===== RECORDS FOR PROCESSING =====

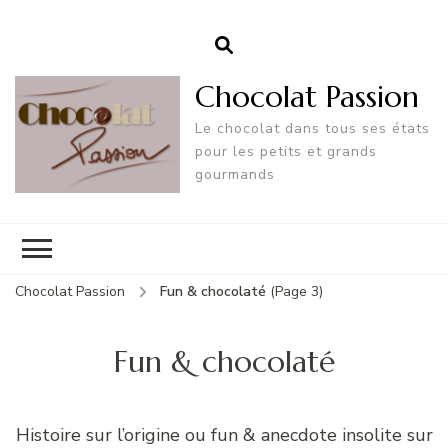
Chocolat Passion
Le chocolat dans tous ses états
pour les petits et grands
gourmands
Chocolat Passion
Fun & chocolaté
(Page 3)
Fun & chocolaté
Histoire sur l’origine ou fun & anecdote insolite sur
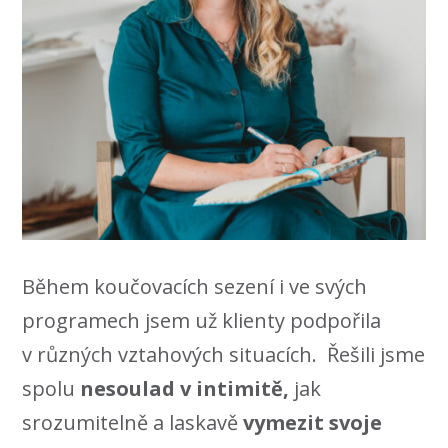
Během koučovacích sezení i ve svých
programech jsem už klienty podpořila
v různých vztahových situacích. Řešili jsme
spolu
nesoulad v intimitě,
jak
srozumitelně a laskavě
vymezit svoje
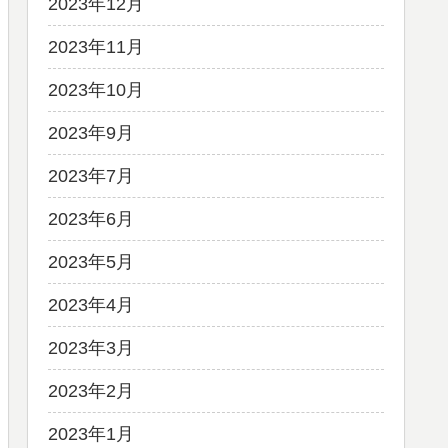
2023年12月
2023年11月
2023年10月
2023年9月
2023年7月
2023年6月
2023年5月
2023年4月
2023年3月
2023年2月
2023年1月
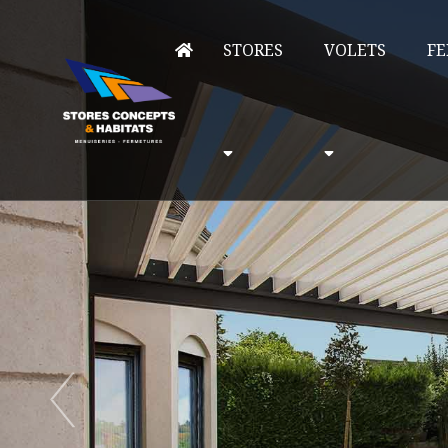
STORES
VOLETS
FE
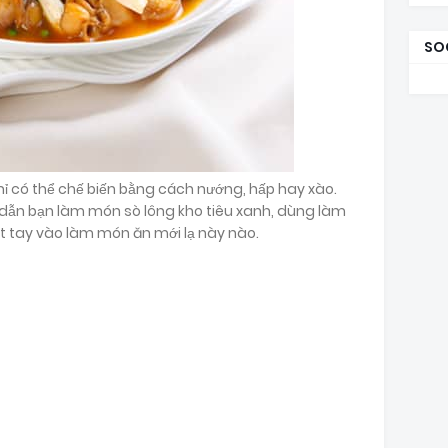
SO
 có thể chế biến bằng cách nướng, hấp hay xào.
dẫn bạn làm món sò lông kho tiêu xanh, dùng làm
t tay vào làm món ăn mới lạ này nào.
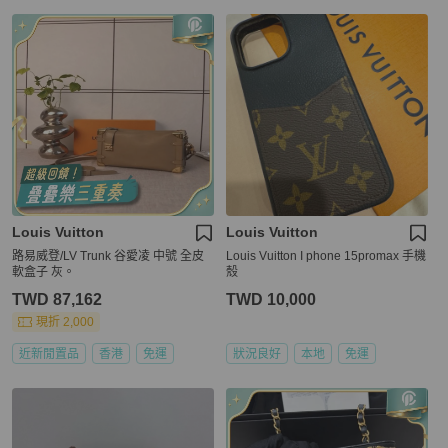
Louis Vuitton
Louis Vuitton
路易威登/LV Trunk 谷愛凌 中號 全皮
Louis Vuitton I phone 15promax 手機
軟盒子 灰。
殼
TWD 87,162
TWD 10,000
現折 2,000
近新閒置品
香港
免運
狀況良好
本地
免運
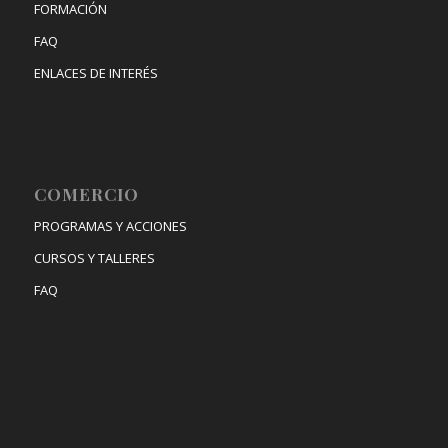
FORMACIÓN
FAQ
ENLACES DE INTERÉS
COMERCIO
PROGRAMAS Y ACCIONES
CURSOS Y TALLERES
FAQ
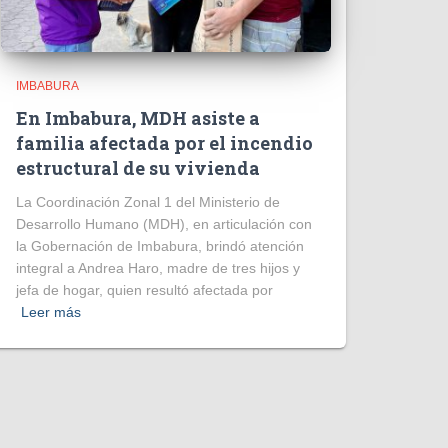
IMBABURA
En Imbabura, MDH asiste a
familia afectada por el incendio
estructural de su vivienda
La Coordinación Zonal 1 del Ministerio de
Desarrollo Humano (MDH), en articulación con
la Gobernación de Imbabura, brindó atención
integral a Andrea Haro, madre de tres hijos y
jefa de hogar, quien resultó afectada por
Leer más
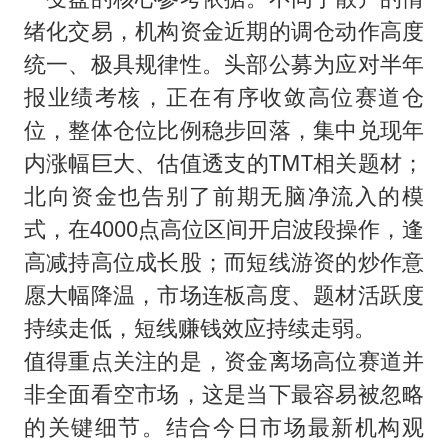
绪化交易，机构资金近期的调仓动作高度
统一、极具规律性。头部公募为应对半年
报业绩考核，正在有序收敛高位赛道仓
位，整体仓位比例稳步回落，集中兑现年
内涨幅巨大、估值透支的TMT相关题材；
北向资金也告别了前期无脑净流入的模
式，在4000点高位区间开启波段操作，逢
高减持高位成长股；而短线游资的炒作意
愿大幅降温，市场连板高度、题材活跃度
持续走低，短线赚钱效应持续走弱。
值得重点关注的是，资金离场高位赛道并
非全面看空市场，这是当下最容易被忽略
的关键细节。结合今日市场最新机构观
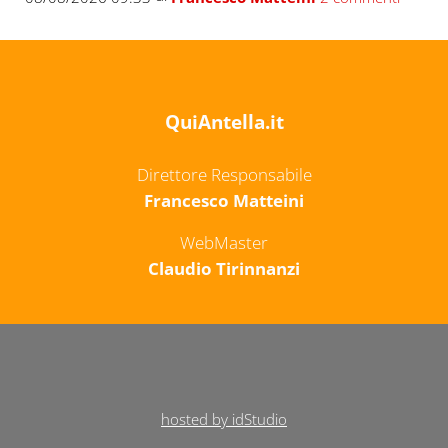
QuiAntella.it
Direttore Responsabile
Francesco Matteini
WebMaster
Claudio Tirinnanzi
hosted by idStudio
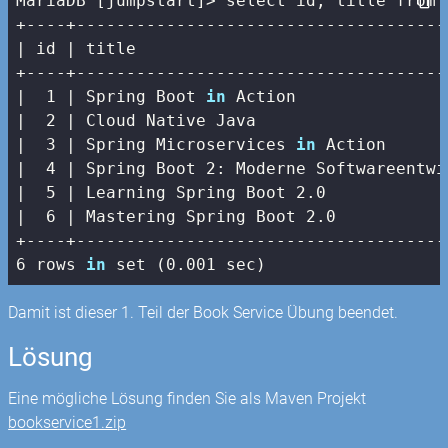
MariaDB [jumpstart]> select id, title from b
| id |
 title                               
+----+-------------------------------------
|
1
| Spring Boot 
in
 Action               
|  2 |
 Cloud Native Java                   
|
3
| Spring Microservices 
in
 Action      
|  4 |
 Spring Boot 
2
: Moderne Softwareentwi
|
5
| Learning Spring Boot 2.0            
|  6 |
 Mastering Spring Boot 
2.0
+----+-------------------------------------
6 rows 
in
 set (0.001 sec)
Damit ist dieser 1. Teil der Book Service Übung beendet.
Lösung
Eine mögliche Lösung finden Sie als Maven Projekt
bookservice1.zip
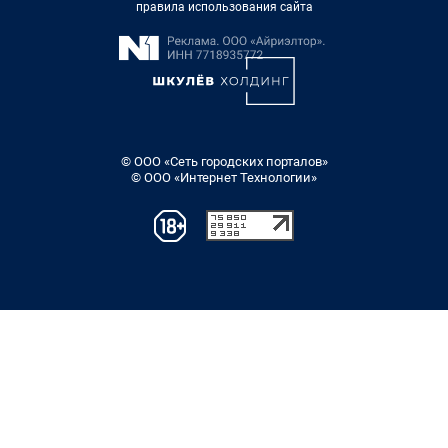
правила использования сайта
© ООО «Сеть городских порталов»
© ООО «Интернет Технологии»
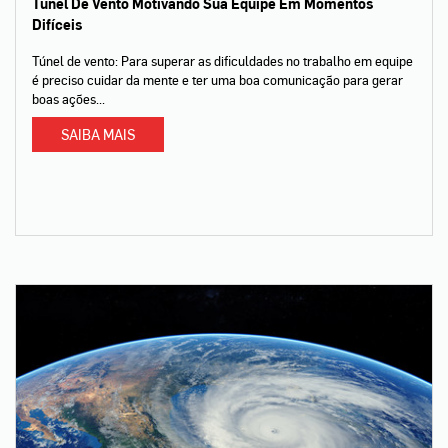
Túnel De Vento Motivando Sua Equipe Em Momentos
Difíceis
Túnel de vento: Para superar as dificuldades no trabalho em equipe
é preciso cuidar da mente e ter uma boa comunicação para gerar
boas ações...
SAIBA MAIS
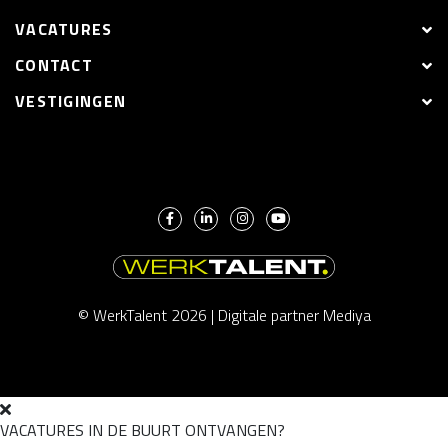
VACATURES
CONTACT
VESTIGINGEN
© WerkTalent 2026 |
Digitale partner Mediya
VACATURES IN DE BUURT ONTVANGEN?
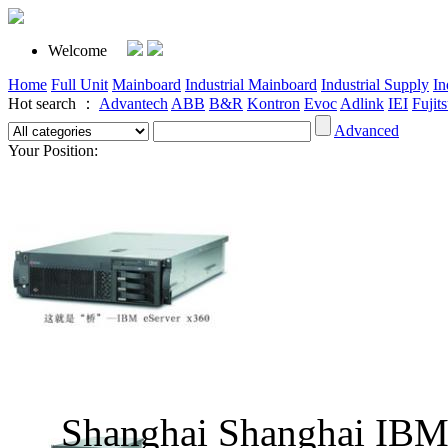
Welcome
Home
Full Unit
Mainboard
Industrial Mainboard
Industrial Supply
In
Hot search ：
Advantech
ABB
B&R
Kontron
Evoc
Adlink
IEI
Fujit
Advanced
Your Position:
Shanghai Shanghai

=====

WORK REQUEST:
In the entries above, how many lines include the word "Spring"? Only the number should be given.

EXERCISE RESULT:
5